Sebagai informasi, dengan adanya pelonggaran kebijakan moneter terbaru bulan ini, maka Bank Indonesia telah memangkas BI-Rate sebanyak tiga kali sejak awal tahun. Pemangkasan BI-Rate masing-masing sebesar 25 bps yang terjadi pada Januari, Mei, dan Juli 2025 sehingga kini berada pada level 5,25%.
Kesepakatan Tarif
Sebelumnya, Kepala Ekonom Trimegah Sekuritas Indonesia Fakhrul Fulvian memandang sudah saatnya suku bunga acuan atau BI-Rate turun, usai adanya kesepakatan tarif antara Indonesia dan Amerika Serikat (AS). Dengan inflasi Juni 2025 hanya sebesar 1,87% year on year (yoy) dan rupiah yang cenderung menguat, maka ruang penurunan BI-Rate menjadi semakin besar.

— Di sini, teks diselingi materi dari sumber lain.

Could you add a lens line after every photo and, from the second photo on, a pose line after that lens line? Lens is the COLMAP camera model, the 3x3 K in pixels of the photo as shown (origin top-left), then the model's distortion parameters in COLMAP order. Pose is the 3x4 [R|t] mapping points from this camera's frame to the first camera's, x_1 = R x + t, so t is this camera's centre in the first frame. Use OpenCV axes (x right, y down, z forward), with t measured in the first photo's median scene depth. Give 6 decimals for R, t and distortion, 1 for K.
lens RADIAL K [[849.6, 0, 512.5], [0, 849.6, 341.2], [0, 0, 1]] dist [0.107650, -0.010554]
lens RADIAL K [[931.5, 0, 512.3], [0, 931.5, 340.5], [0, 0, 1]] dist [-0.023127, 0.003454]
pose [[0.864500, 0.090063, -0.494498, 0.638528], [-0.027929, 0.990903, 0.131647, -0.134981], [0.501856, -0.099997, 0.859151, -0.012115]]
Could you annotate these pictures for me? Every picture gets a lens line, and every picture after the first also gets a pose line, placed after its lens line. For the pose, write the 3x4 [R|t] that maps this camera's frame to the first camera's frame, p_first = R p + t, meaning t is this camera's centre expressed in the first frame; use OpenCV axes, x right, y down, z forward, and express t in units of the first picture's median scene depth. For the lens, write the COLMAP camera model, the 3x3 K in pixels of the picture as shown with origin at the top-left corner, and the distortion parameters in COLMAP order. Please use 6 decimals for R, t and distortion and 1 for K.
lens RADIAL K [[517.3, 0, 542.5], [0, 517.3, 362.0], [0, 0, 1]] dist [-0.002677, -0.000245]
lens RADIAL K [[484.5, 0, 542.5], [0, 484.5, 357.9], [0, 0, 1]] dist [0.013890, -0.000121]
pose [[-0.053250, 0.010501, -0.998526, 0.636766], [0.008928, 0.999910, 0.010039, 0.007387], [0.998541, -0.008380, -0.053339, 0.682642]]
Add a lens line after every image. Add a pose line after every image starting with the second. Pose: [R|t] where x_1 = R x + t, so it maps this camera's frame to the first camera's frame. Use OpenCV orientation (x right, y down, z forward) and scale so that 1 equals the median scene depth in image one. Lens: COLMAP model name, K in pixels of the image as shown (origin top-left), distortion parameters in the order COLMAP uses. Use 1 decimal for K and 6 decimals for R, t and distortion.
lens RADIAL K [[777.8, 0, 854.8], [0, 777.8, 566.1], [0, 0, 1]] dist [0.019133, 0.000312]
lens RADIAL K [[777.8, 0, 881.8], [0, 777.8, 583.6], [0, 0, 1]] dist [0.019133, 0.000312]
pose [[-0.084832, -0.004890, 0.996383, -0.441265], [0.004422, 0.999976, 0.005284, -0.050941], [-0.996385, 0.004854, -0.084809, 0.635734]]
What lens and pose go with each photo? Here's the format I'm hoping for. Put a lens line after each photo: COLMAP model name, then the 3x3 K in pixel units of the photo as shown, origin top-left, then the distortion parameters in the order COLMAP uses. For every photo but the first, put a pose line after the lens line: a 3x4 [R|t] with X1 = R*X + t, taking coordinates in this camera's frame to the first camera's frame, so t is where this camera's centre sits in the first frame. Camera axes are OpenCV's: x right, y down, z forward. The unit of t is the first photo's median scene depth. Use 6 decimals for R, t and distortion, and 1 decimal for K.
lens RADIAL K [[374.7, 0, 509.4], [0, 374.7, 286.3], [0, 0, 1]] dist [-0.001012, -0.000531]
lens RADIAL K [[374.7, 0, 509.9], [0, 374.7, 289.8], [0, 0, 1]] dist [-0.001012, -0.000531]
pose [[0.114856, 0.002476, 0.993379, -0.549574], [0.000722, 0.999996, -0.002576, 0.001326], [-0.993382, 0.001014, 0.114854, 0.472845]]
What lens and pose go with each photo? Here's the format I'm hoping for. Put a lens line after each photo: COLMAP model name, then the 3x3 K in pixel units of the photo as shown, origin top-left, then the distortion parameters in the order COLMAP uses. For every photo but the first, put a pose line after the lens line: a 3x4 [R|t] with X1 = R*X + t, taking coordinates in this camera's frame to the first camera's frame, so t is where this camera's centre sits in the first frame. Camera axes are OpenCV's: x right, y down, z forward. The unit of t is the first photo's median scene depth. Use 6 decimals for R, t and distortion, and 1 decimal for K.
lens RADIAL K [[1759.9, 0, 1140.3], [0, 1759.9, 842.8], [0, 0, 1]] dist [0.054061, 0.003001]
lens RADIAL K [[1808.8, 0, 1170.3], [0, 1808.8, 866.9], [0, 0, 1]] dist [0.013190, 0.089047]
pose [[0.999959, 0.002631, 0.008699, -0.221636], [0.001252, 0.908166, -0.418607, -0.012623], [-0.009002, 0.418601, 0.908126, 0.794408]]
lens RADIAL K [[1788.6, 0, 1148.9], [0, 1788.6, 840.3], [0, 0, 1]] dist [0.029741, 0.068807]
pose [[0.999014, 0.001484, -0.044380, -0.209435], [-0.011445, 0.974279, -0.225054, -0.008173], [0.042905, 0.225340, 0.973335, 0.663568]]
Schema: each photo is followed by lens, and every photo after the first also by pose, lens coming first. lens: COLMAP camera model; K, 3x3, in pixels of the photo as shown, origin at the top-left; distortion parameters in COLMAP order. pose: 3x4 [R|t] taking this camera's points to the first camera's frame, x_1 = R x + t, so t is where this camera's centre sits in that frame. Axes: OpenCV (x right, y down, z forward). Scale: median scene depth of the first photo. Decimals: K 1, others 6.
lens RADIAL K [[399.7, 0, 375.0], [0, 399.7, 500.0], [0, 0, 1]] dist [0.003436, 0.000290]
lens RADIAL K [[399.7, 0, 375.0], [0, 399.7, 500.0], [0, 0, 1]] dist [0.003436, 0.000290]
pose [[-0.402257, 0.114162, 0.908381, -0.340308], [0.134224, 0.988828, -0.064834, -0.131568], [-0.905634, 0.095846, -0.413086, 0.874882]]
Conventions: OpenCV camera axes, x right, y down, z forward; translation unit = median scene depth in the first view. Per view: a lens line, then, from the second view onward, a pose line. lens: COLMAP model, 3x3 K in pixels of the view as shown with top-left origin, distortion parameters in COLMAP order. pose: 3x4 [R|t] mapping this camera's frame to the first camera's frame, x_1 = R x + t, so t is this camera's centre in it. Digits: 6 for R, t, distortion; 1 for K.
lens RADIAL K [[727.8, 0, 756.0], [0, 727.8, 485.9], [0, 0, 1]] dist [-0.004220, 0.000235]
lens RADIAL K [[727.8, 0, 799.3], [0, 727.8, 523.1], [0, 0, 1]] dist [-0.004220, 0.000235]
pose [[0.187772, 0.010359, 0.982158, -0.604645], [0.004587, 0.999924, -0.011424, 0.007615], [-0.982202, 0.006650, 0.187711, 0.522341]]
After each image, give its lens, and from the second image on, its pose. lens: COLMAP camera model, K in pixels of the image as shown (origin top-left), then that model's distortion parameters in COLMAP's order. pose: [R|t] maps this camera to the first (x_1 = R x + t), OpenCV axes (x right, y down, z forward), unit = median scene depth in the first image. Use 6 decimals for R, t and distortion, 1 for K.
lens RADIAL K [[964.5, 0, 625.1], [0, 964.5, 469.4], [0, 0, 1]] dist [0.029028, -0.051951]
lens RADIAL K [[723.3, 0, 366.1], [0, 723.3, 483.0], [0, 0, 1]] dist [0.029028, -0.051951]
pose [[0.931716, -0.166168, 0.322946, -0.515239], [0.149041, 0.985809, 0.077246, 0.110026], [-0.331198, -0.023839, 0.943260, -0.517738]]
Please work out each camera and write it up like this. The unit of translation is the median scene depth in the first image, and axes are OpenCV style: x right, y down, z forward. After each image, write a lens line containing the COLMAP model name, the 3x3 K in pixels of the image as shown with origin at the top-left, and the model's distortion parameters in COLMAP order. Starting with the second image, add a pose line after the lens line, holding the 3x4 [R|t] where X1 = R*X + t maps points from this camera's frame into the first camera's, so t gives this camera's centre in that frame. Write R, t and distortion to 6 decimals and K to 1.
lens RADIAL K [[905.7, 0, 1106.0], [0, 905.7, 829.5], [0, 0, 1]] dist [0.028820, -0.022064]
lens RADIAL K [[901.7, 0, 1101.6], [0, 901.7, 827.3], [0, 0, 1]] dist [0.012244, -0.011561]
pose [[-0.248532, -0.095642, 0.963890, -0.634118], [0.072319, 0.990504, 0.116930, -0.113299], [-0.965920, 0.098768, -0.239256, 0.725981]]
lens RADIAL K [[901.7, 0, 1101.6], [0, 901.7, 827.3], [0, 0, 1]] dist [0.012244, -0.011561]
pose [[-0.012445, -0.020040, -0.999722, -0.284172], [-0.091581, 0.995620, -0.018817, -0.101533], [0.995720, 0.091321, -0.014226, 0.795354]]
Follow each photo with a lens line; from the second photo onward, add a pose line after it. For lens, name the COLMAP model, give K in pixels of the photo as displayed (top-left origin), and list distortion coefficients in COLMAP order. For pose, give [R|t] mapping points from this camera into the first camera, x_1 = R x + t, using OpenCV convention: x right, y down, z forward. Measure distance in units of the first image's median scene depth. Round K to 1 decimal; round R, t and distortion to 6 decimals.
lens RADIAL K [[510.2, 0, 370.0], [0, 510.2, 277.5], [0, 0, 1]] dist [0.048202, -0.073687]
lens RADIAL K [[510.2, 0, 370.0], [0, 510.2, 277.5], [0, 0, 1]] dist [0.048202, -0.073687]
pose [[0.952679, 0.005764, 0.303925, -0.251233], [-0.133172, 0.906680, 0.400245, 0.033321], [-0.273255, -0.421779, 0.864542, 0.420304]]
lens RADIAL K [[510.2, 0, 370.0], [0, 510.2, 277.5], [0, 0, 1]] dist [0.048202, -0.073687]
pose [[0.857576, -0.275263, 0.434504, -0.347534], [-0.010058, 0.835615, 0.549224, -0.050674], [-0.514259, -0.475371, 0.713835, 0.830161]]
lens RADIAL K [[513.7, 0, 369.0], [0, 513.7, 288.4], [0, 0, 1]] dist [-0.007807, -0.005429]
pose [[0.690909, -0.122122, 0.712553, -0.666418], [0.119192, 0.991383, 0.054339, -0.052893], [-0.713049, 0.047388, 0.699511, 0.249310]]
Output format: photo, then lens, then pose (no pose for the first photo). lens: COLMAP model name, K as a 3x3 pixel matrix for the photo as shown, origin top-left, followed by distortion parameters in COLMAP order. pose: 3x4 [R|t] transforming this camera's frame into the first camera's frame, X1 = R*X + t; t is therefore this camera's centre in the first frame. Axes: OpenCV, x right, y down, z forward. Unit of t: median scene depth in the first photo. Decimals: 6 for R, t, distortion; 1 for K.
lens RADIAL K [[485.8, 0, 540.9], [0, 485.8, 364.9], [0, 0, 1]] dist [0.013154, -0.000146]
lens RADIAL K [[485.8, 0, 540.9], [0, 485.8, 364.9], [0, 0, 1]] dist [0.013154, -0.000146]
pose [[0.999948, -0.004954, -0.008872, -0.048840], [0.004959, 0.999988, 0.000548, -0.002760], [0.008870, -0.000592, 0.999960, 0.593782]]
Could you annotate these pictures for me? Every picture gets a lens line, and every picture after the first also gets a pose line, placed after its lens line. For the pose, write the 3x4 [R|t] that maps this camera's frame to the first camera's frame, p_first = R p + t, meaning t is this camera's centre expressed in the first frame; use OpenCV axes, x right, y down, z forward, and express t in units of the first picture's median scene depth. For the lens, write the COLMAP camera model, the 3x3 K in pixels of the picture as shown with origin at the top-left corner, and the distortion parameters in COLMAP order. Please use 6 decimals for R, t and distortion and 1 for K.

"Setelah kita mendapatkan kesepakatan perang dagang, sudah saatnya juga kebijakan moneter lebih longgar," kata Fakhrul dalam keterangannya di Jakarta, Rabu.
Lebih lanjut, Fakhrul memandang bahwa pemangkasan BI-Rate sudah harus dilaksanakan mengingat adanya pergeseran urgensi untuk mendorong pertumbuhan ekonomi Indonesia. Di samping itu, negara tetangga seperti India dan Malaysia juga telah menurunkan suku bunga.
Untuk memperkuat rupiah, ia memandang perlunya ekspektasi perbaikan ekonomi melalui dorongan moneter dan fiskal. Apabila BI-Rate dipangkas dan belanja pemerintah meningkat, maka arus modal akan kembali dan memperkuat rupiah.
Fakhrul memperkirakan rupiah bisa menguat hingga ke level Rp15.500 per dolar AS pada tahun ini. Selanjutnya, IHSG diperkirakan bisa mencapai level 7.750 pada akhir tahun ini seiring dengan kesepakatan tarif dagang, penurunan BI-Rate, serta perbaikan ekonomi pada paruh kedua tahun 2025. Menurut proyeksi Trimegah, sektor yang terkait metal dan konsumer akan unggulan pada paruh kedua tahun ini.
Sementara Chief Economist BSI Banjaran Surya Indrastomo menilai, momentum yang tepat untuk penurunan BI-Rate yakni pada September mendatang, ketika belanja pemerintah mulai mengalir dan mendorong perekonomian.
“Saat pelaku usaha mulai bergairah lagi menangkap peluang, demand ke depan muncul dari kebutuhan pembiayaan modal kerja,” kata Banjaran.